By Greg Abbott

This analysis could be titled in a number of ways, each with a lean towards what was disclosed by Marriott last week when it emerged some 500 million guest accounts had been hacked.

Because of the size of the breach and the underlying issues that may have caused it, many may point to the hotel sector's drive towards personalization and trigger a major rethink.

Alternatively, stopping the next Marriott-like data breach may simply be a question of implementing many of protocols and strategies outlined below.

Or, perhaps, it's more of a rallying cry for stronger legislation – at least in the U.S. – which will ensure that brands across the travel spectrum take security (more) seriously.

But first some background…

I recently attended The Phocuswright Conference, where some of travel tech’s mightiest flock to debate industry trends. Apart from a few companies that are leveraging machine learning to battle the "black hat" hackers, security was absent from the agenda.

It was not on a single marquis, nor was it the subject of a hot debate or an executive interview. Let’s face it, as far as tagline topics go… "security" may be one of the least exciting topics at a conference covering the market’s leading innovation.

In short: despite the growing number and scale of security breaches, hospitality companies are still slow to invest in security.

But why?!

A number of factors may be at play.

First of all, there is no upside to security. It doesn’t drive new revenue or customer acquisition, making the "cost" of increased security measures difficult to justify (until now, anyway).

Furthermore, hotels’ complex, distributed IT systems (internet booking engines, distribution systems, customer relationship management and hotel local systems) call for sophisticated, multi-dimensional, and expensive security measures.

Below are some ways that hospitality companies can improve their security and avoid data breaches.

Personally identifiable information (PII) has become the new target for attackers, and organizations are still making too little effort to protect it.

PII is often duplicated across multiple systems, un-encrypted, and kept longer than needed and can be easily exported in bulk.

A sensible approach for handling PII is data "pseudonymization" whereby personal information is transferred to a separate database with adequate security controls (encryption, access control, audit, etc.) and each person is assigned a unique ID.

All other systems operate with unique IDs instead of actual PII, which can be retrieved via a separate process.
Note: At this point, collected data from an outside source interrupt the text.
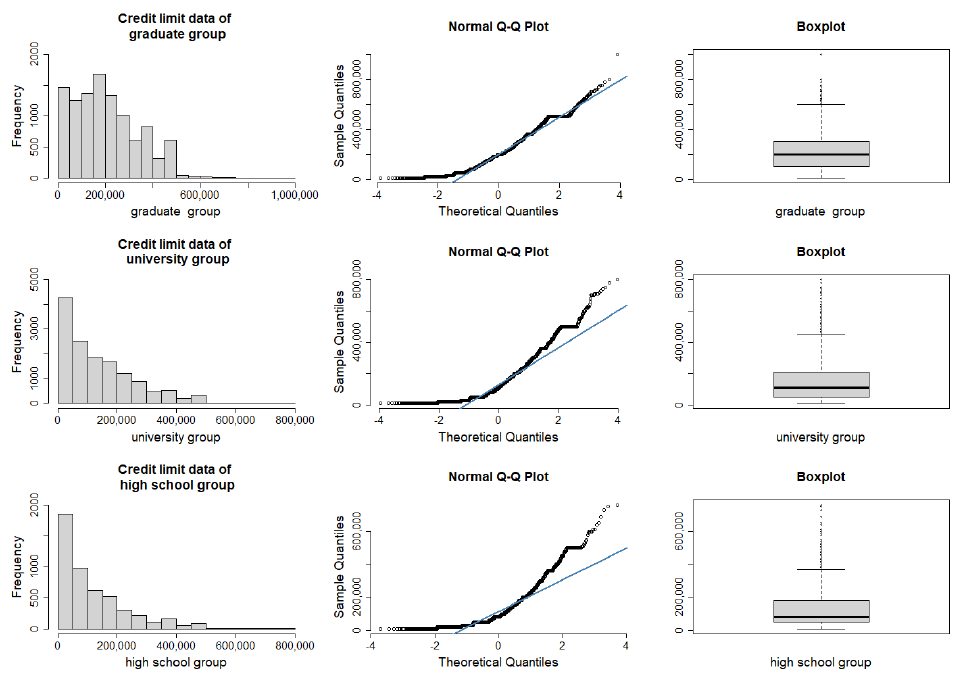
Figure 2. Credit limit data: histograms, normal QQ-plots and boxplots for the graduate ( n = 10,585), university ( n = 14,030) and high school ( n = 4917) student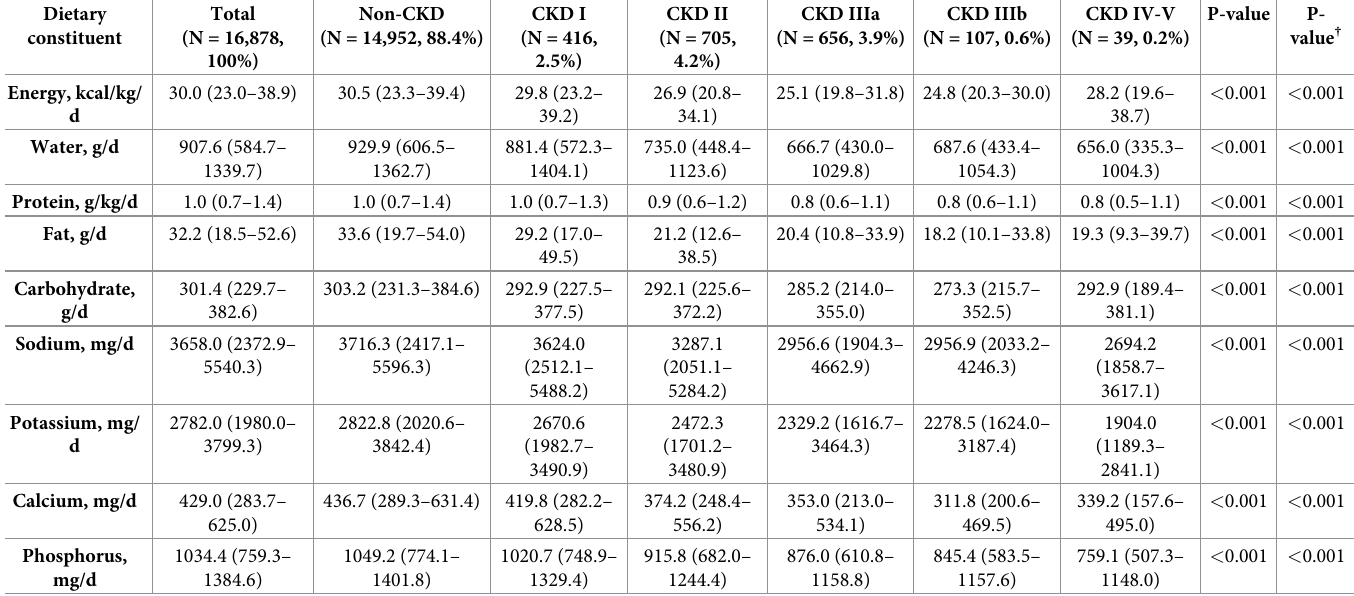
Table 2. Comparisons of the nutritional intake between the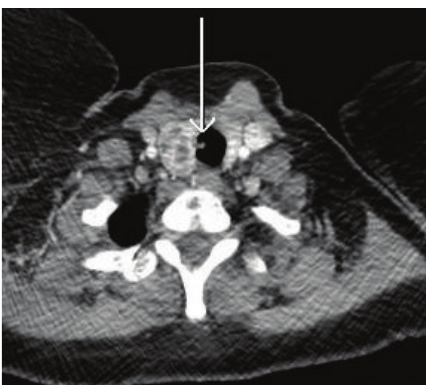
Figure 1: Computed tomography scan demonstrating a peduncu- lated lesion (arrow) projecting from the right tracheal wall into its lumen.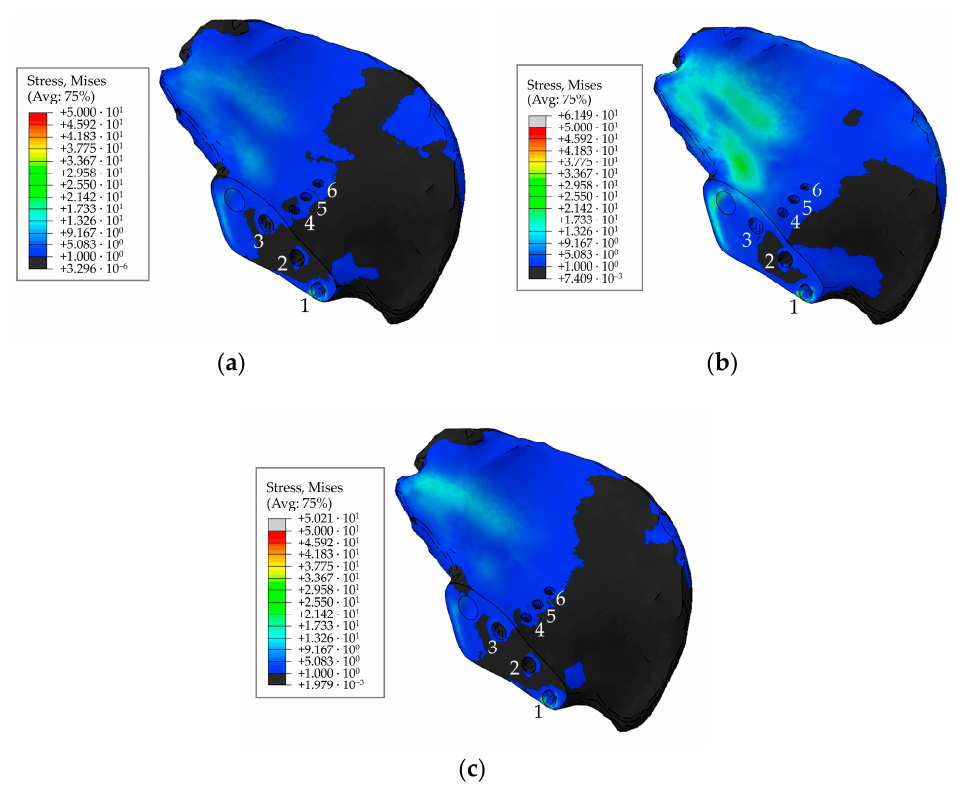
Figure 28. Stress distribution for a pretension force of 50 N and the hole numbering convention in the right pelvic bone: ( a ) in 63% phase; ( b ) for ascending stairs; ( c ) for descending stairs, MPa.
Any PII that is not required for immediate business needs should be deleted or archived.

Most organizations focus on their perimeter security at the expense of breach detection and response within the internal network.

They simply ignore the fact that attackers need only find a single flaw in a vast landscape, while defenders need to cover the entire attack surface. Even if they do so, there is a range of "unfair" attack methods, including social engineering, zero-day flaws, and insider attacks, that are not possible to cover by perimeter defense.

Hotels need subscribe to regular audits and penetration testing of their infrastructure, both internal and external.

Red pill, not the blue pill

A recent trend among advanced organizations is to employ "red teams," which are independent groups that take the adversarial point of view and challenge the effectiveness of a security program.

“Red teams” use various techniques, including social engineering, phishing, or posing as a company employee, to penetrate the internal network. During such simulated attacks, companies get a realistic view of their defense capabilities.

Traditional perimeter defenses such as firewalls, IDS/IPS, patching, anti-virus, etc, are still required, but IT security teams need to go further, assuming that the perimeter is compromised and taking a proactive approach to detecting malicious activity.

Here are some essential controls that are often overlooked but can massively improve security:

  • Enable outbound traffic filtering where possible, as it allows detection of attackers when they attempt to copy the stolen information to their servers.
  • Deploy group policies on non-IT staff computers that detect suspicious activity such as running PowerShell, opening a reverse-shell, making network attacks, etc.
  • Run regular social engineering simulation exercises to train the staff to react appropriately.
  • Update password policies that check new passwords against dictionary words or common patterns that attackers use during brute-force attacks (in most attacks, after the perimeter is bypassed, attackers access accounts with weak passwords).
  • Enforce MFA for privileged accounts and sensitive areas.
  • Collect audit logs from various sources and ship them to a central secure server with separate access control.

Finally, I submit that it is time for the U.S. – home to some of the largest and most advanced technology companies in the world – to introduce legislative data security measures and force the travel industry to take data protection seriously.

The evolving nature of cyber threats calls for a continuous legislative effort as well as for collaboration with other governments, industries, and academia.

At the time when personalization is a critical driver of innovation and progress, it is imperative that data security takes center stage.